By Brian Foley
Building a deck is a homeowner’s DIY dream (or nightmare in some cases). Many weekend warriors feel building a deck is the easiest construction project they’ll be able to tackle around their house. What they don’t realize is that deck collapses are the most common residential structural failures and the biggest source of residential injuries and deaths. For that reason, the Building Division offers the Fairfax County Typical Deck Details to homeowners and contractors alike to ensure decks in the county are constructed in a consistent, code-compliant and safe manner.
As a national leader in deck safety strategies, Fairfax County has made considerable contributions to the industry over the past few decades. In fact, the American Wood Council approached Fairfax County several years ago to ask if they could use our details as the initial basis for theirs (Publication DCA6). While our details have slightly diverged since, DCA6 is a nationally recognized companion set of typical details. In addition, our office is approached numerous times a year by building departments across North America hoping to obtain our permission to affix their jurisdictions’ name to our details. Of course, we say yes.

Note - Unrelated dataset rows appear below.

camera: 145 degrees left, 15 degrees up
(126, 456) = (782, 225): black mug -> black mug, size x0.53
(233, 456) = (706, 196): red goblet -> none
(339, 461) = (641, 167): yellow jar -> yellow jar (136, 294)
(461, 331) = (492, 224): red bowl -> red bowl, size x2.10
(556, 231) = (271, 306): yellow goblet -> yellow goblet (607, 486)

To be helpful and thorough as possible, our details call out products from various manufacturers to provide our novice (or professional) deck builders options and to ensure if one product is not available, there is another for the builder to choose from. For instance, for epoxy anchors at a ledger connection, we specify products from Red Head and Hilti. Fairfax County does not endorse a single manufacturer or product line. However, we ensure the products are from nationally recognized and respected companies who are also committed to deck safety. Those include:
- Red Head
- Simpson Strong-Tie
- USP (MiTek)
Recently Simpson Strong-Tie published eight online videos on how to safely construct a deck. If a new deck is in your future, I would suggest watching these videos; they are a wealth of great information. If followed, they compliment the Fairfax County Typical Deck Details. Watch these videos with a few points in mind…

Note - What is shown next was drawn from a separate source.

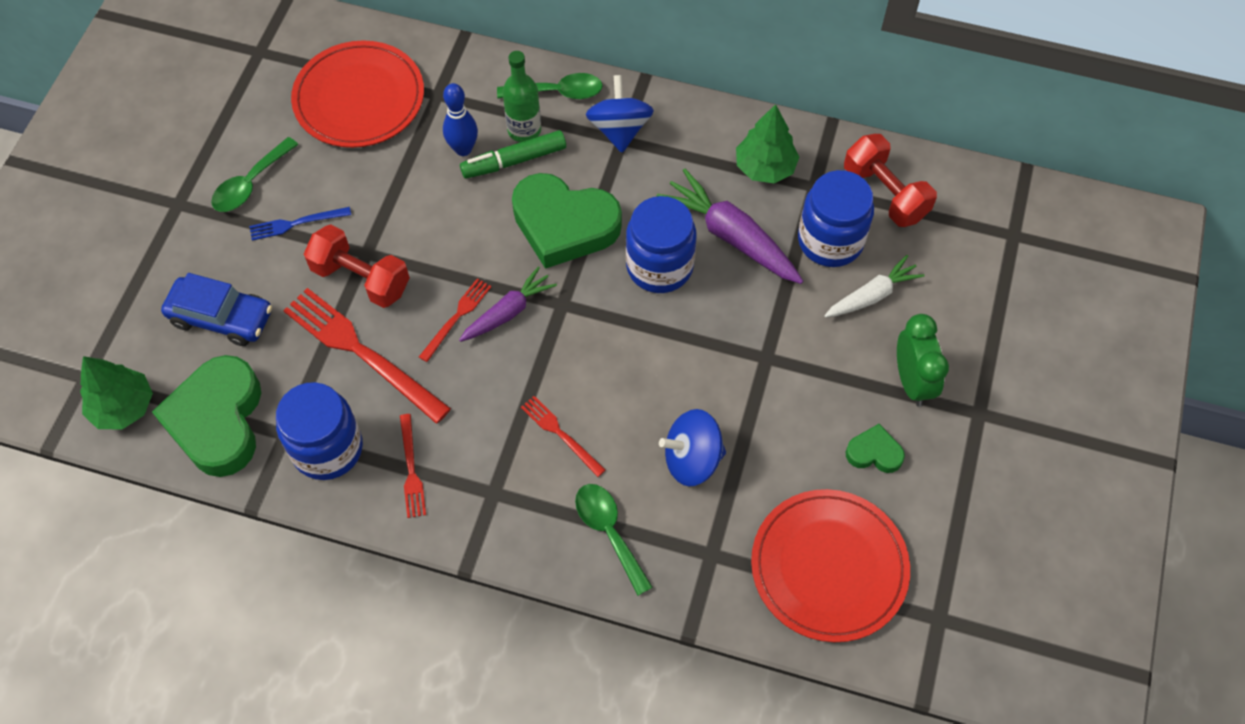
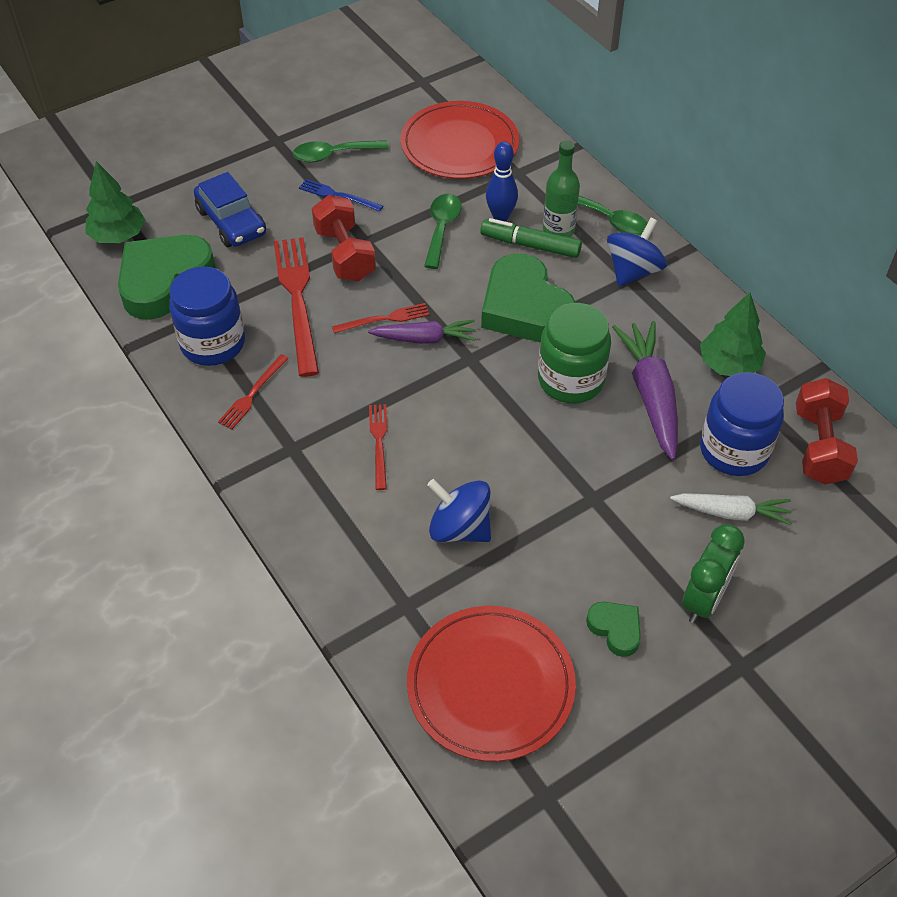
camera: 40 degrees right, 10 degrees down
(609, 532) = (345, 533): green spoon -> green spoon (442, 228)
(659, 266) = (571, 380): blue jar -> green jar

- Only Simpson Strong-Tie products are referenced. It’s their videos, so it’s no surprise the videos only promote their products. There are other equally good products from other manufacturers you can use.
- The video was produced in the west where wood species must be incised (slits cut into the members’ surface parallel to the wood grain) to ensure preservative treatment chemicals are thoroughly absorbed into the wood. Here in the mid-Atlantic, Southern Pine is the most common lumber for outdoor use; as a species it’s naturally absorbent and does not require incising.
- The beams used in the videos are solid rather than multi-plies. The Fairfax County Typical Deck Details specifies a range of multi-ply beams rather than a solid single ply.
By following our typical details, using the specified product therein and watching how-to videos from Simpson Strong-Tie, you will build a safe and code compliant deck that will last you decades.